Every line of the records below that has the word "filter" should be copied.

Excerpts from a dataset
---

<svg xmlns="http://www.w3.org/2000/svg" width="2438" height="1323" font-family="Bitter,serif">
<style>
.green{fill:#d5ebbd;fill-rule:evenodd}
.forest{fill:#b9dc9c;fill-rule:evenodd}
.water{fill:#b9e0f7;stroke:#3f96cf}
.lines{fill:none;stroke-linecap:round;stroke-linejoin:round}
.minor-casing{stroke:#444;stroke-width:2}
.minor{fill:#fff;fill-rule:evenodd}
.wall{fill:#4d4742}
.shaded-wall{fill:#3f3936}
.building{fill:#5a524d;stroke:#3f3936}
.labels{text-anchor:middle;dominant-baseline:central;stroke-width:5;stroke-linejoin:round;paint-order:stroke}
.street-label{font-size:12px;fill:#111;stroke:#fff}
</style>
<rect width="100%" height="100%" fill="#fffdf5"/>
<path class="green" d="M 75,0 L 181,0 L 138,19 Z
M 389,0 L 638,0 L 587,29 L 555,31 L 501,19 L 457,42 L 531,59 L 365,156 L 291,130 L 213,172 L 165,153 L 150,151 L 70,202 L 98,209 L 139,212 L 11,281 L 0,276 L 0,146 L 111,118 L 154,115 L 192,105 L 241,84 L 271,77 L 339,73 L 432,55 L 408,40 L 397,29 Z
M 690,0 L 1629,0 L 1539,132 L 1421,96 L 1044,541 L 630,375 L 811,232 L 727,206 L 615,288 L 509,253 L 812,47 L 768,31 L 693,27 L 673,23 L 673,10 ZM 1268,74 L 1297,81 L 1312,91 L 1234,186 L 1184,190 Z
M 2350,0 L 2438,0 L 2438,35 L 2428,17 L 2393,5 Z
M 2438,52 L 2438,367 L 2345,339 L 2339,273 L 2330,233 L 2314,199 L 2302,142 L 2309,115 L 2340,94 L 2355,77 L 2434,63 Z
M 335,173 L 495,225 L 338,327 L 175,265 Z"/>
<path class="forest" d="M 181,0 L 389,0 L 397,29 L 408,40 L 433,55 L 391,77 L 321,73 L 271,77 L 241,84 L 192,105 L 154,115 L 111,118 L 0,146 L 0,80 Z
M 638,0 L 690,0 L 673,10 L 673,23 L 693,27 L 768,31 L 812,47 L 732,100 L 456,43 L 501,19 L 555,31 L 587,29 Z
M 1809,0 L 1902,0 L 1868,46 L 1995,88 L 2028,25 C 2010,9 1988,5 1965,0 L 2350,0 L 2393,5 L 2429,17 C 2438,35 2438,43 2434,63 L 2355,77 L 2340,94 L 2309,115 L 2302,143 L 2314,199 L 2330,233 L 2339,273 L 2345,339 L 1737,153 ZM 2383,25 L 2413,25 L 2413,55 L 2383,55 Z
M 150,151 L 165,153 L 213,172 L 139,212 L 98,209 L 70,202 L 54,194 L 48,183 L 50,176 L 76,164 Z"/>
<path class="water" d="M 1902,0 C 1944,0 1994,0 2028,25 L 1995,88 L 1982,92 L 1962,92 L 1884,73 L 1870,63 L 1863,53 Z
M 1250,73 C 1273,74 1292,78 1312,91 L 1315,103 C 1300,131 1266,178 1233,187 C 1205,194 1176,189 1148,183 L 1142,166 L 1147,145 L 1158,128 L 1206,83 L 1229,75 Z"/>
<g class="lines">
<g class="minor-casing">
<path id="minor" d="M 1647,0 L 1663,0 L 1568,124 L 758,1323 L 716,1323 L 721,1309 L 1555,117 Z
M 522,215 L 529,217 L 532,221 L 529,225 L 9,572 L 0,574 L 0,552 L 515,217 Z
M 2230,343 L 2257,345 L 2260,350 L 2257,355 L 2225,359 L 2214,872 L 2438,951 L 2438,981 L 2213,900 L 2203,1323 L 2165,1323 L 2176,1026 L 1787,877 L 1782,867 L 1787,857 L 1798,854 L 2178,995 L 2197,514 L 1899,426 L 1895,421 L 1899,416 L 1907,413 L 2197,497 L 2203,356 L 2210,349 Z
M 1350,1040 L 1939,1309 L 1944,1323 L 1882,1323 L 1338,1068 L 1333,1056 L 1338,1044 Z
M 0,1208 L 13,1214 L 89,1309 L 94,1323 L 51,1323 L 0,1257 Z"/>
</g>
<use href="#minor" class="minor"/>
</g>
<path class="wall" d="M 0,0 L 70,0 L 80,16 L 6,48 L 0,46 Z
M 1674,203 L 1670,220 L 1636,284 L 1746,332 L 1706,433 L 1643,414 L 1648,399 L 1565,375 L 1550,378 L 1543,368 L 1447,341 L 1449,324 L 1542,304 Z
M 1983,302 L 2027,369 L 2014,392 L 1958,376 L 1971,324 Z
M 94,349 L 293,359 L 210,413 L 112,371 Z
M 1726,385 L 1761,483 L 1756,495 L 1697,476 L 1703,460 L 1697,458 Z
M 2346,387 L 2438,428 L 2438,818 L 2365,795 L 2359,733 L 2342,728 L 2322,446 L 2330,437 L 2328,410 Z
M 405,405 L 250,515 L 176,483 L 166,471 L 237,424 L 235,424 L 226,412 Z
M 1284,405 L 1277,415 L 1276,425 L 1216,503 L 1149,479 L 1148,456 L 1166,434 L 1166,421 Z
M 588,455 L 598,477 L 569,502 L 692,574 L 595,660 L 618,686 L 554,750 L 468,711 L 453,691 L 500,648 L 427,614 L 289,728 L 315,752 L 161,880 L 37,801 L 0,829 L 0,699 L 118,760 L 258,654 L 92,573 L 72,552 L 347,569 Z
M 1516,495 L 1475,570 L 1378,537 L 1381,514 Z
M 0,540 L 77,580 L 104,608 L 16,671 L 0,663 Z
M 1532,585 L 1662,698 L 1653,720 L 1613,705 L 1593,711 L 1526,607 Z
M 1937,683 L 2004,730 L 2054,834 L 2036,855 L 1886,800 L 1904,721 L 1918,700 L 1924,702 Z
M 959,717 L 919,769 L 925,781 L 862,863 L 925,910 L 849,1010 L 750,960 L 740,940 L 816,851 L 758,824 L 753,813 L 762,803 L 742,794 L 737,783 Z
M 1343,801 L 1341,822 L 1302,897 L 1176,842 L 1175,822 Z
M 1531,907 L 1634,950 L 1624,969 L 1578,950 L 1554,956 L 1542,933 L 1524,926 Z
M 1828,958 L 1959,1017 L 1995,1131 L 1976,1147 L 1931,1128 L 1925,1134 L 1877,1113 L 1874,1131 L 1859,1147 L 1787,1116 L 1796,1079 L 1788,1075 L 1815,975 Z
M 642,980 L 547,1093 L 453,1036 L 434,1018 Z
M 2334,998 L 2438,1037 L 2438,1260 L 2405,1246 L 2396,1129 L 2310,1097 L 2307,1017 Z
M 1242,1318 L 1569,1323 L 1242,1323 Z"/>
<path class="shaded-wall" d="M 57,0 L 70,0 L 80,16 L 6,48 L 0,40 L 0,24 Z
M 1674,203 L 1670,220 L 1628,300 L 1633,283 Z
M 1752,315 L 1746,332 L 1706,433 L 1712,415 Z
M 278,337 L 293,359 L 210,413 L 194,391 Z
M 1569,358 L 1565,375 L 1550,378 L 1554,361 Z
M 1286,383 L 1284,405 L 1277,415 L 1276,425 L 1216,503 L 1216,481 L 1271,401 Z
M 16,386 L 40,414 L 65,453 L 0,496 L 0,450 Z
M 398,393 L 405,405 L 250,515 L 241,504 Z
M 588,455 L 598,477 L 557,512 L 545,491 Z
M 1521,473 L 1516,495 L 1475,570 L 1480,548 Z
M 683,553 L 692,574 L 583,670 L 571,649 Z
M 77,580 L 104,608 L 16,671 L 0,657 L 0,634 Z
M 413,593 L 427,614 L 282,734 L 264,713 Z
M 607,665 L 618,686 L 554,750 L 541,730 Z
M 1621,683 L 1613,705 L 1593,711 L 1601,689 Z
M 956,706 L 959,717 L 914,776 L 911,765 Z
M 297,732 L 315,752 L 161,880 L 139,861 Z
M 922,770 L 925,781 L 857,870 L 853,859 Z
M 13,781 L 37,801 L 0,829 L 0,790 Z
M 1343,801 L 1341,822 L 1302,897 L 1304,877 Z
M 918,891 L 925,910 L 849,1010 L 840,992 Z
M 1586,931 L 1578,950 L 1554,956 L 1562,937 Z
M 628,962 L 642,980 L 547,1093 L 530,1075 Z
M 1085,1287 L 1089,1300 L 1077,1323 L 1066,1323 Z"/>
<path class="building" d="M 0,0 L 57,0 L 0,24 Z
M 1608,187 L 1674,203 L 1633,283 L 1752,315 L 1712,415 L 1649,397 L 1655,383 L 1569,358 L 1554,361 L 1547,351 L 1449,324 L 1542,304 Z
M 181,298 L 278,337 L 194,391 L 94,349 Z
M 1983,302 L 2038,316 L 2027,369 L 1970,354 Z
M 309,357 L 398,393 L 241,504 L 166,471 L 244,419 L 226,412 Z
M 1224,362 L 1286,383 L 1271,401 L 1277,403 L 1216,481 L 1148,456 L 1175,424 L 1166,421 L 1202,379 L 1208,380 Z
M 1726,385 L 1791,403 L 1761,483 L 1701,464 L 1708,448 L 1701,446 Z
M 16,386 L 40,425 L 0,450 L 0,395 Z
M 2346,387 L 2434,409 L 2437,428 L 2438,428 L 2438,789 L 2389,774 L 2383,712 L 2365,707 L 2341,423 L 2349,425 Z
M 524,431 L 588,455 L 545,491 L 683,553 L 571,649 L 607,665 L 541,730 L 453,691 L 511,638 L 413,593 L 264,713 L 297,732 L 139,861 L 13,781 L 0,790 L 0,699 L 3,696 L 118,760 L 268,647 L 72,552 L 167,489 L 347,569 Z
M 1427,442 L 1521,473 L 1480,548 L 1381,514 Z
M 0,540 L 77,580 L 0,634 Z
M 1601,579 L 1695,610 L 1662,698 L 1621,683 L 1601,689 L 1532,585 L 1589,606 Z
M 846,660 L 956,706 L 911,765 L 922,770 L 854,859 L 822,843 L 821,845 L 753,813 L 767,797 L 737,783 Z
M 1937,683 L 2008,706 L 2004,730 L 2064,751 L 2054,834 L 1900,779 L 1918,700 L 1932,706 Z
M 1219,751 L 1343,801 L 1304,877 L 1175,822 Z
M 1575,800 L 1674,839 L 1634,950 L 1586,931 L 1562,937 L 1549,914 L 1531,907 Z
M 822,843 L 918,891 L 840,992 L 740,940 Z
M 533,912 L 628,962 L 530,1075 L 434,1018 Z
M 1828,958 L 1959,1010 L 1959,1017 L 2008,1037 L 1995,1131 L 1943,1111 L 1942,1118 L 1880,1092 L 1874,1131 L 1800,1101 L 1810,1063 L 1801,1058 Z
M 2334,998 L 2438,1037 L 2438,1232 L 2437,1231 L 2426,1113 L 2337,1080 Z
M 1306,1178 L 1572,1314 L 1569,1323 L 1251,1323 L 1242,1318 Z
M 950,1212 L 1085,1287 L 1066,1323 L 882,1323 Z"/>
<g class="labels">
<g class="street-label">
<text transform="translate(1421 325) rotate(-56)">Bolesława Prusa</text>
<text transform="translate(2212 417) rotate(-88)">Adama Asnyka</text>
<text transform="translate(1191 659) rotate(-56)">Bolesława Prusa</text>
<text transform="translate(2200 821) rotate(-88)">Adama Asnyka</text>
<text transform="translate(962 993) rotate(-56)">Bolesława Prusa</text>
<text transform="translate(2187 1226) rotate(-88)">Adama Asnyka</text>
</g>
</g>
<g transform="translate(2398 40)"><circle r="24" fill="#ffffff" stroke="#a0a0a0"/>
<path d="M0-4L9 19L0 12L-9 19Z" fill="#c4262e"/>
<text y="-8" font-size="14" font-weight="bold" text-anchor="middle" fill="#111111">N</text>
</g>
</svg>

---

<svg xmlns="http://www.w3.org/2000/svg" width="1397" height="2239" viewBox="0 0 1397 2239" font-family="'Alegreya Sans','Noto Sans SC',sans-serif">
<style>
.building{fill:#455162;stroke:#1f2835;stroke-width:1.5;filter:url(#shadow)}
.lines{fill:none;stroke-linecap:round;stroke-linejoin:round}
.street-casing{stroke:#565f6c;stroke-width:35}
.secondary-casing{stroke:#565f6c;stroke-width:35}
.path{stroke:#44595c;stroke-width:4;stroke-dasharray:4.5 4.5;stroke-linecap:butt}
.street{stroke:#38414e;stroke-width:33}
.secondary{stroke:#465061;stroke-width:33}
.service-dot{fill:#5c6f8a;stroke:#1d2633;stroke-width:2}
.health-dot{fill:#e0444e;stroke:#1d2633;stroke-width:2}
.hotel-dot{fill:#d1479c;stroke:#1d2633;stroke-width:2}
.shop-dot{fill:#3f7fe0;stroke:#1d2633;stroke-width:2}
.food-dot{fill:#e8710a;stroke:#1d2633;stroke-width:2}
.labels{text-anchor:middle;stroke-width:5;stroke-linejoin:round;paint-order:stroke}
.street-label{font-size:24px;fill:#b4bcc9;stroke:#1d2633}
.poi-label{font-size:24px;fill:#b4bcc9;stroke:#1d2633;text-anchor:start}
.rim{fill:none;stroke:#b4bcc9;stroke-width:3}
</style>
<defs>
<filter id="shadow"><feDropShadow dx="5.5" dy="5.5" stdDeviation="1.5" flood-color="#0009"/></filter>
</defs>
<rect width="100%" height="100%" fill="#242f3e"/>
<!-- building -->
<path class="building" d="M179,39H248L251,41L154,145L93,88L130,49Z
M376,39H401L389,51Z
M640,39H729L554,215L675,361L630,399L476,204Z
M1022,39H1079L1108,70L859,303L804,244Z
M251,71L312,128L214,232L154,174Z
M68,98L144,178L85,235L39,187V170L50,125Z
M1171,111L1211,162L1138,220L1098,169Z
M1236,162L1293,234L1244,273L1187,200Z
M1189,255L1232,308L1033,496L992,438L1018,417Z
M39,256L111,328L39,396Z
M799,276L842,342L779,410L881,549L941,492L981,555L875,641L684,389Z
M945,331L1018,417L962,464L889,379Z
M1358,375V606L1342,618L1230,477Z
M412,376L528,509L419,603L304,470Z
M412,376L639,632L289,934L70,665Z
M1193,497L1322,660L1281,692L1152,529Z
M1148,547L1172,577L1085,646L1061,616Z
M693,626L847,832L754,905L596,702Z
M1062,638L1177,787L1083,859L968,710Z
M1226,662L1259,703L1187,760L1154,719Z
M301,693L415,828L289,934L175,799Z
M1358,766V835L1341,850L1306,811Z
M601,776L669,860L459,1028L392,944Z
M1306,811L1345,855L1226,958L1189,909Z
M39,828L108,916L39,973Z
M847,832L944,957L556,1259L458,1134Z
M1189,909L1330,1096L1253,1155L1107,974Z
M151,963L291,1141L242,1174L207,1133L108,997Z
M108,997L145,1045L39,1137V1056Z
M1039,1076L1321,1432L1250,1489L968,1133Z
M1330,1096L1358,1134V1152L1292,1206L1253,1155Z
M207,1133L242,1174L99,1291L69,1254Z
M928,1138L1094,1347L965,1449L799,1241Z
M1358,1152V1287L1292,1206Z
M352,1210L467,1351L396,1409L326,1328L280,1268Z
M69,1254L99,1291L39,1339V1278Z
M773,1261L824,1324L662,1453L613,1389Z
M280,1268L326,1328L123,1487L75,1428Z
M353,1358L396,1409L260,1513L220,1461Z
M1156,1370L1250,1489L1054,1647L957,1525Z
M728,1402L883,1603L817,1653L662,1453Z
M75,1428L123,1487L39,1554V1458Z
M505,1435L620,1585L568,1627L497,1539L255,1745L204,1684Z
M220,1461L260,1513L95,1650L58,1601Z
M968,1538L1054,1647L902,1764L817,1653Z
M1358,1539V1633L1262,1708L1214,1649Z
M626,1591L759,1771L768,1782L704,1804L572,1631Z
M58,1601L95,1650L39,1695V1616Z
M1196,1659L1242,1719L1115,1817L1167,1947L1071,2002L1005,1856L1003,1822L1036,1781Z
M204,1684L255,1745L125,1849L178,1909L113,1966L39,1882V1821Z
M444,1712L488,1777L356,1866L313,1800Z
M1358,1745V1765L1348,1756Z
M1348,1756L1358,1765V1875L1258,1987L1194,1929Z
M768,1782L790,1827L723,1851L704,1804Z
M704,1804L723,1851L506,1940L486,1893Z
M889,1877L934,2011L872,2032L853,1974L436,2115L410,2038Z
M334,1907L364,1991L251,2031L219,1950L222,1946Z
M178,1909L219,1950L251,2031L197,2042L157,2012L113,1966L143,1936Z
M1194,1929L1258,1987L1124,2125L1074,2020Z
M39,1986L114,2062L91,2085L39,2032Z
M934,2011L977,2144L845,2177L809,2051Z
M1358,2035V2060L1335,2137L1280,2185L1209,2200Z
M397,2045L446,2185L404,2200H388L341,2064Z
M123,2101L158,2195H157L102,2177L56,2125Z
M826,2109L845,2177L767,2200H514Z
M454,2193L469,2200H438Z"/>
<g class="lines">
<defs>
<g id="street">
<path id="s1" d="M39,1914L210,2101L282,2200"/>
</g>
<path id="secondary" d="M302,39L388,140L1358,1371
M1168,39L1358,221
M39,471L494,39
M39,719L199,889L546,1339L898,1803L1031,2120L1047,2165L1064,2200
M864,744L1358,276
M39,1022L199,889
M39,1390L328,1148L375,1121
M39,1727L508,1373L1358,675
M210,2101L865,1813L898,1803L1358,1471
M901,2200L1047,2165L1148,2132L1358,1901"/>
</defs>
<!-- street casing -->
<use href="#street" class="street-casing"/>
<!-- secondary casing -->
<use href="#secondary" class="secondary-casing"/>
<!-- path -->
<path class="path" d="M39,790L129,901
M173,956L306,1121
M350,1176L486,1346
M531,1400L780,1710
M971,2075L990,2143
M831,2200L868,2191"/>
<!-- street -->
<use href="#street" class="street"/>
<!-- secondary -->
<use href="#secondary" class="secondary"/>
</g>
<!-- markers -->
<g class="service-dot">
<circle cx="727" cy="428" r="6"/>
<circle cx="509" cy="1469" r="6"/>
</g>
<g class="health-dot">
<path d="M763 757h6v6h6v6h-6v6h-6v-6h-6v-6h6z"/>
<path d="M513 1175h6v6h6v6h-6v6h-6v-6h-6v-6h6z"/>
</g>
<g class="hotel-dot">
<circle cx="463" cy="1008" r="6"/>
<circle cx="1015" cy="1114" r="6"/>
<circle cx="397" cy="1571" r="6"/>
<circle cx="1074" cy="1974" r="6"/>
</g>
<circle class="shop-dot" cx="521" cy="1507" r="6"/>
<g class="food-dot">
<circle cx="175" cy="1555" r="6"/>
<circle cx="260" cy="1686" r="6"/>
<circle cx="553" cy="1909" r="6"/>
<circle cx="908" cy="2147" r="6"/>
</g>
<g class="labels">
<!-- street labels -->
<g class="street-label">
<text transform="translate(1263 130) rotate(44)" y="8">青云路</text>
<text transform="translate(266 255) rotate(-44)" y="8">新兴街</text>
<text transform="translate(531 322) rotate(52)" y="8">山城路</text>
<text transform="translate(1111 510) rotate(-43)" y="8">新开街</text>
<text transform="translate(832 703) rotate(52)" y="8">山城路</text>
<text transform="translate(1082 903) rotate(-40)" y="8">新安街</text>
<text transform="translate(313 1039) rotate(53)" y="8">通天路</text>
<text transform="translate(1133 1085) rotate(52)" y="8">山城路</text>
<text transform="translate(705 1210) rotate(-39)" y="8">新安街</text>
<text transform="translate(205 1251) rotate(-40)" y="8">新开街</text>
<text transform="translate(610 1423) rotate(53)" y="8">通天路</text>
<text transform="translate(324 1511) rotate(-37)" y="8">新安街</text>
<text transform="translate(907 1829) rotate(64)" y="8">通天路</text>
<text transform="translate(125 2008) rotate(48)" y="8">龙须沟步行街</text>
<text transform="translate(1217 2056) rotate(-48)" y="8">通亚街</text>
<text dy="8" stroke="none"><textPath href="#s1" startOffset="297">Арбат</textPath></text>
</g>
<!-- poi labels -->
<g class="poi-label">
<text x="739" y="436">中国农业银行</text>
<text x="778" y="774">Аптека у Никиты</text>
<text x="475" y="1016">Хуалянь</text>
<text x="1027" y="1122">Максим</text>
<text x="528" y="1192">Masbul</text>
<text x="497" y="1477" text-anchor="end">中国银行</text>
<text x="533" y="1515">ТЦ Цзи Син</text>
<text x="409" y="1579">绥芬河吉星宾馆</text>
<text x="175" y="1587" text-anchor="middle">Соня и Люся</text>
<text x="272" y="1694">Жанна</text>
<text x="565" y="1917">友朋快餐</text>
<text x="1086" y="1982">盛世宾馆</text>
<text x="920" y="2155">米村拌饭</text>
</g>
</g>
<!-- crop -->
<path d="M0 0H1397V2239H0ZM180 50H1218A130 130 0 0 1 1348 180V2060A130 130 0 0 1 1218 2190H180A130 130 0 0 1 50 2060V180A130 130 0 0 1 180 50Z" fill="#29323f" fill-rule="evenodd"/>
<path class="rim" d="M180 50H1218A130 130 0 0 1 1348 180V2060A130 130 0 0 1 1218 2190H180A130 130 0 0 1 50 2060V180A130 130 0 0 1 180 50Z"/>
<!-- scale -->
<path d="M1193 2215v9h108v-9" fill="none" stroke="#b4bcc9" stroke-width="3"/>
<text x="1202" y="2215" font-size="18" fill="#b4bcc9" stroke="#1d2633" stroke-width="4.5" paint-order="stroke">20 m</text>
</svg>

---

- WRITTEN REPLY -
.building{fill:#455162;stroke:#1f2835;stroke-width:1.5;filter:url(#shadow)}
<filter id="shadow"><feDropShadow dx="5.5" dy="5.5" stdDeviation="1.5" flood-color="#0009"/></filter>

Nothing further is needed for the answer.